Adrian Quarta Serata | Recensione

Pubblicato il 5 Febbraio 2019 alle 14:15

Adrian, scritta (insieme a Vincenzo Cerami e alcuni ragazzi della scuola Holden di Alessandro Baricco) e diretta da Adriano Celentano, con i disegni di  Milo Manara e le musiche di Nicola Piovani, sbarca su Canale 5 portando alla ribalta temi sociali in un’avventura animata.

Dopo le prime tre serate ( di cui potete leggere le recensioni, QUI PER LA PRIMA SERATA,  QUI PER LA SECONDA SERATA e QUI PER LA TERZA SERATA) continua la storia dell’orologiaio Adrian su Canale 5. Constatata ormai la non proprio impeccabile realizzazione tecnica dell’animazione (sempre meno fastidiosa episodio dopo episodio, seppur oggettivamente non sufficiente) e un cast di doppiatori, invece, di grande livello, sono le tematiche portate dalla storia che spiccano: dopo aver introdotto concetti di grande caratura morale quali la rivoluzione contro il potere in nome di libertà e bellezza, l’emarginazione e la lotta contro la violenza sulle donne, nella terza serata è stata evidenziata la caratteristica troppo frequente della massa ad idolatrare la “personalità” di turno.

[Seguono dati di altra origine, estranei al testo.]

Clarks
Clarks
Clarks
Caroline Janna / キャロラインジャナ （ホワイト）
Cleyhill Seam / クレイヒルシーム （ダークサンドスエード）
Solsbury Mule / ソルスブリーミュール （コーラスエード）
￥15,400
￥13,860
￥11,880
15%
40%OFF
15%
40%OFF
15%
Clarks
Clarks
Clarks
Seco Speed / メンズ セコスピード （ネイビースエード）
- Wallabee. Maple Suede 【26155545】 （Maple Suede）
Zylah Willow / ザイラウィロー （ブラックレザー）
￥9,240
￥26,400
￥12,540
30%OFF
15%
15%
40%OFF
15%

Come abbiamo visto infatti, l’identità del misterioso orologiaio è stata finalmente svelata a tutti i milanesi: grazie all’aiuto dei due agenti del governo Orso e Carbone, da tempo ormai sulle sue tracce e due dei pochi ad averlo visto al concerto, Adrian riesce a camuffarsi e a presentare come l’orologiaio un vecchio gobbo di nome Darian. Con un volto e un nome, l’amore per l’orologiaio Darian aumenta, con le persone che non fanno che ammirarlo in televisione e aspettarlo ad ogni ora del giorno fuori casa sua per poterlo incontrare. In quest’estasi totale verso la celebrità di turno, Gilda (non sapendo chi in realtà sia Darian) diventa sempre più sospettosa nei confronti di quello che lei crede un usurpatore del vero orologiaio (cioè Adrian) e rischia di cacciarsi nei guai tentando, inutilmente, di mettere in guardia le persone da questa “marionetta”, secondo lei, del regime.

TERRORISMO ARTISTICO

La fama di Darian mette alle strette il Governo dei Saggi che, per manipolare a suo vantaggio la situazione, decide di offrire all’orologiaio cinque minuti sul primo canale nazionale. Darian accetta, ma invece di effettuare la diretta in studio si fa seguire da un’altra emittente televisiva, spostando l’attenzione sulla gente, l’unica capace veramente di cambiare le cose. E, in nome della bellezza dell’arte da anni ormai coperta da pannelli pubblicitari, cominceranno a sollevarsi sommosse popolari in tutta Italia per riacquistare l’opportunità di ammirare le meraviglie artistiche del Bel Paese. Questi movimenti però, non possono che intralciare i piani del Dissanguatore, sempre coinvolto nella speculazione edilizia…la situazione richiede un intervento deciso e così, il capo della Mafia, decide di intervenire violentemente seminando falsità e distorcendo la protesta iniziata dall’orologiaio, creando caos e disordini che il regime non ha nessuna intenzione di sedare.

Così come i comuni cittadini si troveranno gli uni di fronte agli altri (per la gioia del governo che, in questo modo, si rende necessario e unico garante dell’ordine e, di conseguenza, rafforza il suo totale controllo sulla popolazione) il tema portante di questa quarta serata mette l’arte e la civilizzazione capitalista una di fronte all’altra: in una società imprigionata nella macchina del consumismo sfrenato, dove i centri commerciali vengono ammirati come fossero cattedrali, si perde il senso della bellezza dell’arte che non risponde alle regole del commercio, quanto piuttosto mira ad interrogare il fruitore in un rapporto sensibile che supera i limiti del reale. Adrian porta avanti quindi, in questa quarta serata, quell’analisi continua di temi che, tutt’ora, fanno discutere e dividere noi esseri umani; da constatare, stavolta totalmente fuori luogo, la presenza ingombrante della figura di Celentano stesso, che entra nella trama forzatamente (al contrario di quanto avviene con le canzoni invece, fino ad ora sempre calzanti) come personaggio storico rischiando di accentrare (infastidendolo) la visuale dello spettatore più sulla sua persona che sull’importante conflitto presentato durante la serata.